Our schematic shows that all VSS and VDD pins are not floating and we have the recommended 0.1 uF bypass caps on VSS1, VDD1, VSS2, VDD2, VSS3, VDD3, as well as VREFH and VREFL. I noticed the note about the 10 uF CBLK capacitor. We are using Digikey p/n: (CAP CER 10UF 25V X5R 0805), but the JE256 tower board uses 718-1121-1-ND (CAP TANT 10UF 10V 10% 1206).

We will take a look at cleanliness of the power supplies and VREFO pin and will get back to you shortly on that.

Thanks again, Tom.

Mark

TomE · ‎04-27-2017

I was only suggesting checking the power supplies on the assumption that it might be messing the LPOCLK up, but you've proved that it is stable. So it is unlikely to be a power supply issue, but it is certainly something worth checking.

So you've got me on this one.

I would still suspect something going wrong in the code somehow. I'd suggest checking the stack pointer initialisation, and also add code to zero the stack. My suspicion there is an uninitialised stack variable that powers up "bad", but eventually gets overwritten with something innocuous.

The way I'd go about trying to track this down, find the bug or prove that it isn't software is to start disabling (by commenting out) large chunks of your code and running with that. Run with a minimal "event loop" that pretty much just pats the watchdog and see if it can start up cleanly. Then start putting other parts of your code back in until it fails again. Then narrow down which bits of that code have to be enabled/disabled to cause the problem.

Another way to find where it is going wrong is to set up a high priority (IPL7) Timer Interrupt. Have the Service Routine capture the interrupted PC and stash it somewhere in Static RAM. The last stashed PC before the COP Reset (which you can detect from the SRS on the next reset) will be "close" to where the COP triggered. The ultimate version of tis causes an interrupt and then doesn't clear it. Since the CPU is guaranteed to execute one instruction on return from an interrupt, this effectively "single-steps" the code at 1/20 to 1/50th of the normal execution rate.

Otherwise it might even be possible that the CPU isn't executing the code you think it should. If there's something wrong with the FLASH timing or programming then it might be reading bad values occasionally on startup, providing the wrong instruction or address. Highly unlikely, but possible. Can you run periodic checksums of the code and data in FLASH to see if it changes after power-on?

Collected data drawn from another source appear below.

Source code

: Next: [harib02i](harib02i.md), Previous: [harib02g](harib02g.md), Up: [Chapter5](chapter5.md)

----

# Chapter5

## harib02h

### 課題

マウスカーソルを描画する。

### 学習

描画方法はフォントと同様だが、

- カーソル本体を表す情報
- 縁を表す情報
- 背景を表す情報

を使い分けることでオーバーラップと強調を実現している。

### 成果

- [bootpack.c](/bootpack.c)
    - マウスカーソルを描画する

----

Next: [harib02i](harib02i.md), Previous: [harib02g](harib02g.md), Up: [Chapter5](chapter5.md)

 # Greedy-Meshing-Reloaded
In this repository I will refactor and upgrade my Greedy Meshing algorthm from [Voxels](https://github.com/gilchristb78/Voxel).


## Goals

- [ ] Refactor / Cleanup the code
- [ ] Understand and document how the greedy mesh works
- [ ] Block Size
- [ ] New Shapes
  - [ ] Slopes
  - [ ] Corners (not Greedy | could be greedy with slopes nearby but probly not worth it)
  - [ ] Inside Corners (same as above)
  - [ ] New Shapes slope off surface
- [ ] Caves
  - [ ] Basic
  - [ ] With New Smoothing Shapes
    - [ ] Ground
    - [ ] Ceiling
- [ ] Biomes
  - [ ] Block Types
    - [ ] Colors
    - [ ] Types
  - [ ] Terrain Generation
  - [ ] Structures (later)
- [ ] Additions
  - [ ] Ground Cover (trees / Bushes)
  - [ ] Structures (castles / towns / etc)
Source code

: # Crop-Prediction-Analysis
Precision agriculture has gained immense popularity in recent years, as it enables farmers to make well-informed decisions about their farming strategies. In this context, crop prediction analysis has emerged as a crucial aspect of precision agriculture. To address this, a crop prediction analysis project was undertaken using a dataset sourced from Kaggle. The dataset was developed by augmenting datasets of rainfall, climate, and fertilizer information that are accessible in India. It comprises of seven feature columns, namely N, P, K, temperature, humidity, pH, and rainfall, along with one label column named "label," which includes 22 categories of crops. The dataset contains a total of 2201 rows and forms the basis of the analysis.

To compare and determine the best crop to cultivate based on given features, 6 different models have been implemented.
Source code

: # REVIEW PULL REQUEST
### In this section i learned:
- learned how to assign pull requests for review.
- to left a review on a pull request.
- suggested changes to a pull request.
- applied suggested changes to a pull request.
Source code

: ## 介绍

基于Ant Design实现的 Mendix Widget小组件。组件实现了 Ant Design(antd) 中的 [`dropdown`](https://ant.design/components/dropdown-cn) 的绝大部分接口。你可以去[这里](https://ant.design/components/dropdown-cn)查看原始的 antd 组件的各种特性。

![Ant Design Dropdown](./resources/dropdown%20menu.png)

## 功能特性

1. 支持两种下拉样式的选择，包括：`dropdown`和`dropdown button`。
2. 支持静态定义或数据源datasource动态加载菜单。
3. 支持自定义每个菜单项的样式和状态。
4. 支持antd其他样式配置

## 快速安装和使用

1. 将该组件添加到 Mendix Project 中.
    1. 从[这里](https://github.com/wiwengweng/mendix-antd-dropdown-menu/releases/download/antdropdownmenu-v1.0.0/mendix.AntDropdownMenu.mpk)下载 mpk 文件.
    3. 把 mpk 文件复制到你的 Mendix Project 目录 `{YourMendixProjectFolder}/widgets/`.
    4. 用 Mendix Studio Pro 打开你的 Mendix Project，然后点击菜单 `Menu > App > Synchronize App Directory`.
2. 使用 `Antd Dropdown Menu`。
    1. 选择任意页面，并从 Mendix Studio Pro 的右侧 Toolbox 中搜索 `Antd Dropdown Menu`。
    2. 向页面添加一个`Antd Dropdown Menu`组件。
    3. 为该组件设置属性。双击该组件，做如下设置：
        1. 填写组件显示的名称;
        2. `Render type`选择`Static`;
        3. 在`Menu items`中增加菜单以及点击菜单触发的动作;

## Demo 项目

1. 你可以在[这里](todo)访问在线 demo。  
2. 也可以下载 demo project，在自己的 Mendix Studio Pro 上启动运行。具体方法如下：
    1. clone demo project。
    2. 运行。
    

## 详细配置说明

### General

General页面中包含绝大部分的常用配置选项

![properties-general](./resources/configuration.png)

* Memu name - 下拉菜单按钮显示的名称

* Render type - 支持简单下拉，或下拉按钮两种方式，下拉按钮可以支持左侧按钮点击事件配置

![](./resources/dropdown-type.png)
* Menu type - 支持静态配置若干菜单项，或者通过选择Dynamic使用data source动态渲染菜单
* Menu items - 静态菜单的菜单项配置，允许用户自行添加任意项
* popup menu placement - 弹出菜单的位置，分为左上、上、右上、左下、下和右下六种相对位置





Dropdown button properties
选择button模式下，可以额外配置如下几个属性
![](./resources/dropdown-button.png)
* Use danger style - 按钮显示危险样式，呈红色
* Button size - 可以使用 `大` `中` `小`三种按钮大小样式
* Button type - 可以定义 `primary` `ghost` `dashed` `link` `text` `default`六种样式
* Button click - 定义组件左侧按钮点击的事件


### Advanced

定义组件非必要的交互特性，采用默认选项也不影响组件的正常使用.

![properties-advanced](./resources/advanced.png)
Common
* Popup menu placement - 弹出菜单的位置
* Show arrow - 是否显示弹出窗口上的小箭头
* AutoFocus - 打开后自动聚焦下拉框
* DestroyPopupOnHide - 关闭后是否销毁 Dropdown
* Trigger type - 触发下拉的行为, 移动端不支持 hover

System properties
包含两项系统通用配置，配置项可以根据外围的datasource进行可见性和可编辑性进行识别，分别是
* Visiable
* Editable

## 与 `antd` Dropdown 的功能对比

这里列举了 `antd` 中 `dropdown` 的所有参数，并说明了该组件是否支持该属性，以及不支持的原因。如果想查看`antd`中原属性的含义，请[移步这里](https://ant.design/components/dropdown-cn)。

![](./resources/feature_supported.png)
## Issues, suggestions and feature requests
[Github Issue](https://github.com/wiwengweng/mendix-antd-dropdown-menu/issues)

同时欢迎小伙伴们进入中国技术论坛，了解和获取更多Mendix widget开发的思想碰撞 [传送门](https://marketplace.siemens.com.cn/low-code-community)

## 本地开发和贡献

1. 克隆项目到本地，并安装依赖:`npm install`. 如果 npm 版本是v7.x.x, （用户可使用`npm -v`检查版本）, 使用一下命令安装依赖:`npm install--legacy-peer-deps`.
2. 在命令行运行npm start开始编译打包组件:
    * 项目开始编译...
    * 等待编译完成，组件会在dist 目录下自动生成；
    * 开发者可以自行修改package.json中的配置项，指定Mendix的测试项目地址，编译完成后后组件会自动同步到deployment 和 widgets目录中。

I see the internal boot already does this unless the "checksum bypass" is set. Do you have it checking the checksum or not? Could BLMS be doing anything? You could also experiment with the bits in the CPUCR.

You should also check your main clock for stability. I assume you're using a crystal. Maybe it isn't properly stable for some reason, like the wrong gain or a DC offset. You can run the "clock test" (CCSCTRL) at startup and later to see if it gets different results. Send other clocks to CLKOUT and see if they all remain stable.

Tom